Real Applications
A number of applications written using the RapidMind platform illustrate the performance gains. One such example is RTT AG (www.rtt.ag), a provider of automotive visualization software. RTT's RealTrace software was built using RapidMind, and is the world's first workstation real-time raytracer. It lets accurate reflections and refractions be displayed on interactive models; see Figure 3. By leveraging GPUs to perform the complicated computations involved in raytracing, RTT was able to put a product on the market that surpasses the state-of-the-art in raytracing performance. The same code was ported to the Cell BE processor within three weeks, and shown as a demonstration in IBM's SIGGRAPH 2006 booth.
With quad-core CPUs now available (and larger numbers of cores on the horizon), we are preparing for the pervasiveness of multicore systems. To this end, we recently demonstrated a prototype of a RapidMind x86 multicore backend on a financial modeling application; see Figure 4. Compared to hand-tuned C code using the Intel C++ Compiler, the RapidMind version of the algorithm was able to achieve twice the performance on a single core, scaling to eight times the performance on four cores, with no additional application effort. The increased performance on a single core may come as a surprise. It stems from the fact that the semantics of the platform let our code generators perform much better analysis and optimization of the application code. We have been careful to design the system so that we are not plagued by issues (such as pointer aliasing) that inhibit effective optimization on C or C++. At the same time, our system integrates so cleanly with C++ that all the modularity constructs of the language are available to the developer, generally at no performance cost.
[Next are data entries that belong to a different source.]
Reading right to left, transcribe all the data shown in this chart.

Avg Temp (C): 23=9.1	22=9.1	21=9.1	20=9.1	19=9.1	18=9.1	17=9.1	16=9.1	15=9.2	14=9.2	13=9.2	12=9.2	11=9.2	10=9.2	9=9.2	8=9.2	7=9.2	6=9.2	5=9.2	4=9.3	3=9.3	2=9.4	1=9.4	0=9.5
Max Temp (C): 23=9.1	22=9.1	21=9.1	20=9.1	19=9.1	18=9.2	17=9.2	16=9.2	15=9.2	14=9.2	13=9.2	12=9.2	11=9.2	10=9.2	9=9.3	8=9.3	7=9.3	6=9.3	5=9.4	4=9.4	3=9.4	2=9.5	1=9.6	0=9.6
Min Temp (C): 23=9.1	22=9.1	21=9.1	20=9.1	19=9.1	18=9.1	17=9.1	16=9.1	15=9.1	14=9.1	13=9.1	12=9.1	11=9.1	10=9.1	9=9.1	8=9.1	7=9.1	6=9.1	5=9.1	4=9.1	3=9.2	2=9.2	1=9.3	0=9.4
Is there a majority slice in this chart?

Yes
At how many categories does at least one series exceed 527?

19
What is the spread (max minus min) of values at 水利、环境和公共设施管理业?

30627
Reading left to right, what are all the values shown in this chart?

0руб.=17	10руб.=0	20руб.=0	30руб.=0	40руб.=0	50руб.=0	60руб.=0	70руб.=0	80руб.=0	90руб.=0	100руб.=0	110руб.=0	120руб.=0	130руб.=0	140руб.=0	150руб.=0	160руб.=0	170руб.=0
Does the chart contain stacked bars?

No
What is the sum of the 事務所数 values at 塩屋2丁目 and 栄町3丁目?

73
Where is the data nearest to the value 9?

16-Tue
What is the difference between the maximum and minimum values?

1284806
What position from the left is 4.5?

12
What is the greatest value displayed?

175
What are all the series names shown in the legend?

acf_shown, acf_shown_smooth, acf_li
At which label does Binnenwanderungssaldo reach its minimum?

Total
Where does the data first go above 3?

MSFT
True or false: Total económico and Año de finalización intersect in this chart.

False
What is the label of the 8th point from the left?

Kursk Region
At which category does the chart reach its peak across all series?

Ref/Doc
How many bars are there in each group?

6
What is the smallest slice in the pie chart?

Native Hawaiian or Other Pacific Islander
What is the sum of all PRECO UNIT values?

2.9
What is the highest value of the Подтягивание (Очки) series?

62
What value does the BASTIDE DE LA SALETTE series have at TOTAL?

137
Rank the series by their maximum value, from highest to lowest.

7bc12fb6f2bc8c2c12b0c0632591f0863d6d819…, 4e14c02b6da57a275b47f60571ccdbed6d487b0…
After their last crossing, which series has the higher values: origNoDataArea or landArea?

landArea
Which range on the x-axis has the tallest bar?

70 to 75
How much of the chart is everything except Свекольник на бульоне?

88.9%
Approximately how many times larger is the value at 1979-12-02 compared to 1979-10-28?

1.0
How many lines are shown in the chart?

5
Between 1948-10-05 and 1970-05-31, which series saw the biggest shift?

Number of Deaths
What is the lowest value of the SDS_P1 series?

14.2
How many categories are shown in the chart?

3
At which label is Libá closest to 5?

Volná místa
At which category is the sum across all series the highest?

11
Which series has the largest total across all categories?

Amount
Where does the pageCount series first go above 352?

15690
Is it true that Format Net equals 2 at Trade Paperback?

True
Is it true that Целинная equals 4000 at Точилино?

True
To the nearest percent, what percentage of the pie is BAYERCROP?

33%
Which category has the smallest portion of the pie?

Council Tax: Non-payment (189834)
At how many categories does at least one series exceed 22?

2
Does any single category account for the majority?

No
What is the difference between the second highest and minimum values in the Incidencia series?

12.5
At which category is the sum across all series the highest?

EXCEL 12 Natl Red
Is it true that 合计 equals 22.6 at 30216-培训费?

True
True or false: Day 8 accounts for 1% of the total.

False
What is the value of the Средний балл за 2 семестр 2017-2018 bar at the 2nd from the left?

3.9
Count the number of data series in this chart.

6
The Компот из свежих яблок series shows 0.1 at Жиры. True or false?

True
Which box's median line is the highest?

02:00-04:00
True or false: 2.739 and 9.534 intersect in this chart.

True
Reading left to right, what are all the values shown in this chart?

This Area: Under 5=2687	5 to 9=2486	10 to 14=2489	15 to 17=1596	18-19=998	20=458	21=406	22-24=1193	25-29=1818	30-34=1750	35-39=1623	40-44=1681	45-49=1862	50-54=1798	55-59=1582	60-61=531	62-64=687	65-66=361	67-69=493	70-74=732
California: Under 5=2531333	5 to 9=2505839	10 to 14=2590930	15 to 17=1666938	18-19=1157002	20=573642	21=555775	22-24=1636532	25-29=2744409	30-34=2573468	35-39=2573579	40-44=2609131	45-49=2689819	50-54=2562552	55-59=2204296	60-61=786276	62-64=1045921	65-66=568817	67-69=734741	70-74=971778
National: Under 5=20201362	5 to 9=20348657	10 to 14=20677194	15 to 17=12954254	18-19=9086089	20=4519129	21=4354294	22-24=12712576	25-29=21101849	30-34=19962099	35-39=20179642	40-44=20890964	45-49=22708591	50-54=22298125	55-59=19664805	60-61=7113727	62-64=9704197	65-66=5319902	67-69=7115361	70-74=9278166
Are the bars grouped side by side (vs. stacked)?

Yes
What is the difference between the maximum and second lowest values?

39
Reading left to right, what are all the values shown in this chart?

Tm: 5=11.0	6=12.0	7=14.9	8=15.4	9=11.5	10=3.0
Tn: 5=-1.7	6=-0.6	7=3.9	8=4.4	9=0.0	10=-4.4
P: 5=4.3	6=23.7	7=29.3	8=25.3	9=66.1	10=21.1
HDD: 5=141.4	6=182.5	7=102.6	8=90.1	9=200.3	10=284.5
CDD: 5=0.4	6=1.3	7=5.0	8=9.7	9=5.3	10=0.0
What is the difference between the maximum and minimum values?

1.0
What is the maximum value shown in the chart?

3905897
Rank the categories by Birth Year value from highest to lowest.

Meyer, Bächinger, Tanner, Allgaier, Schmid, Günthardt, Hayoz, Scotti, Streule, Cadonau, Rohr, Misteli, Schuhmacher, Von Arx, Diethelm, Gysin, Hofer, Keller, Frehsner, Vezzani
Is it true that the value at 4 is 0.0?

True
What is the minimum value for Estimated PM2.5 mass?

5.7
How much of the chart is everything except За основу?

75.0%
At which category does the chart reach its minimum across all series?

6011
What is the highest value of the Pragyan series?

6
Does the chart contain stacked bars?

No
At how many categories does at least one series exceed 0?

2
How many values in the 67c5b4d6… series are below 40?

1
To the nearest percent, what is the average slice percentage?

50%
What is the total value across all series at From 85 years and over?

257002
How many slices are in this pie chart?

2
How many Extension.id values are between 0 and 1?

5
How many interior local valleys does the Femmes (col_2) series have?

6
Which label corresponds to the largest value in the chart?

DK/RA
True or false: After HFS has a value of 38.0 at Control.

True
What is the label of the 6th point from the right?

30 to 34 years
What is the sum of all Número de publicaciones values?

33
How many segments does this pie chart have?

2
Likewise, Hewlett-Packard and RapidMind performed comparisons between CPUs and GPUs for a scientific algorithms, such as the Fast Fourier Transform (FFT) and the Basic Linear Algebra Subroutines (BLAS) single-precision matrix-multiply (SGEMM). The results showed that the RapidMind implementations on a GPU were between 2.4 and 32.2 times as fast as the same algorithm running on a CPU core. For the CPU comparisons, extremely tuned numerical libraries were used.